A routine intervention given within hours of birth has protected American newborns from life-threatening bleeding since 1961. Now, more parents are refusing it, and researchers say the consequences are beginning to show up in infant mortality data in ways that are deeply alarming.
New investigative findings and a separate peer-reviewed study both point to a meaningful and accelerating decline in the rate at which newborns are receiving vitamin K injections at birth. The trend appears to be tied to broader currents of medical skepticism that have intensified in recent years, and health experts say the stakes could not be higher.
Why vitamin K matters at birth
Every baby is born deficient in vitamin K, a nutrient essential to blood clotting. Without it, newborns cannot produce the clotting factors their bodies need to stop bleeding naturally. A single injection given within six hours of birth corrects that deficiency and protects against what is known as vitamin K deficiency bleeding, a condition that can cause severe hemorrhaging in the brain and gastrointestinal tract.
The risk window extends through the first six months of life. Normal nutrition for newborns, including breast milk, does not provide enough vitamin K to compensate for this early deficiency. Infants who do not receive the shot are estimated to be more than 80 times more likely to experience vitamin K deficiency bleeding, which carries a mortality rate of roughly one in five.

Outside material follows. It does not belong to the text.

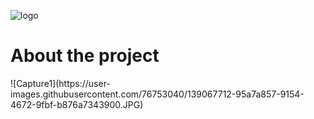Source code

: 
![logo](https://user-images.githubusercontent.com/76753040/139067519-de953a29-7cf1-48f6-9a00-8a4c6c014537.png)

<h1>About the project</h1>
![Capture1](https://user-images.githubusercontent.com/76753040/139067712-95a7a857-9154-4672-9fbf-b876a7343900.JPG)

Because the bleeding often occurs internally, particularly in the brain, parents may have no visible indication that anything is wrong until the situation becomes a medical emergency. That delayed recognition can make the difference between survival and death.
The refusal rate is climbing sharply
Analysis of electronic medical records from more than 5 million births across over 40 hospitals in all 50 states between 2017 and 2024 found that the share of infants not receiving the vitamin K shot at birth nearly doubled over that period, rising from just under 3 percent to more than 5 percent. The sharpest increase occurred after 2020, though the shift was already underway before the pandemic began, suggesting that medical skepticism tied to the pandemic is not the only driver.
Investigative reporting examining federal and state death certificate data estimated that a meaningful portion of roughly 700 infant deaths involving spontaneous brain bleeding in 2024 were likely attributable to vitamin K deficiency. The total number of deaths directly linked to the deficiency remains relatively small, but the trajectory is moving in the wrong direction.
What is driving the refusal trend
Parents who decline the shot most often cite concerns about injection pain, doubts about whether the intervention is truly necessary, worry about preservatives in the formulation, and broader skepticism toward medical interventions at birth. Some parents operate under the mistaken belief that the shot is a vaccine and apply vaccine hesitancy reasoning to their decision. Others are drawn to the idea of a more natural birth experience with fewer medical interventions.
A long-debunked 1990 study falsely linking vitamin K to childhood cancer continues to circulate in certain online communities and has contributed to misinformation that persists decades after the research was thoroughly refuted. Births occurring outside hospital settings and without physician oversight are associated with higher rates of refusal, as are the influence of friends, social media figures, and in some cases alternative health practitioners.
The vitamin K shot has also been caught in the broader wave of declining confidence in standard childhood medical interventions, a trend that has affected uptake of established vaccines for measles and whooping cough as well. Vitamin K is one of three interventions recommended for newborns at birth by major pediatric health authorities, alongside a hepatitis B vaccine and an antibiotic eye treatment.
What experts want parents to understand
The medical consensus on vitamin K is not a matter of ongoing scientific debate. Decades of data show clearly that widespread use of the shot dramatically reduced infant deaths from vitamin K deficiency bleeding across the United States. The sharp decline in those deaths following the introduction of the standard practice in 1961 is considered one of the clearest success stories in neonatal medicine.
Experts warn that the very success of the intervention may be part of what is working against it now. When a medical problem becomes rare because prevention is effective, younger generations of parents have no lived experience of the consequences that used to follow from not acting. That absence of visible risk makes refusal feel lower-stakes than it actually is.
Vitamin K deficiency bleeding is almost entirely preventable. For a condition with a 20 percent mortality rate and a simple, safe, well-established solution, the cost of declining the shot is one that no family should have to absorb.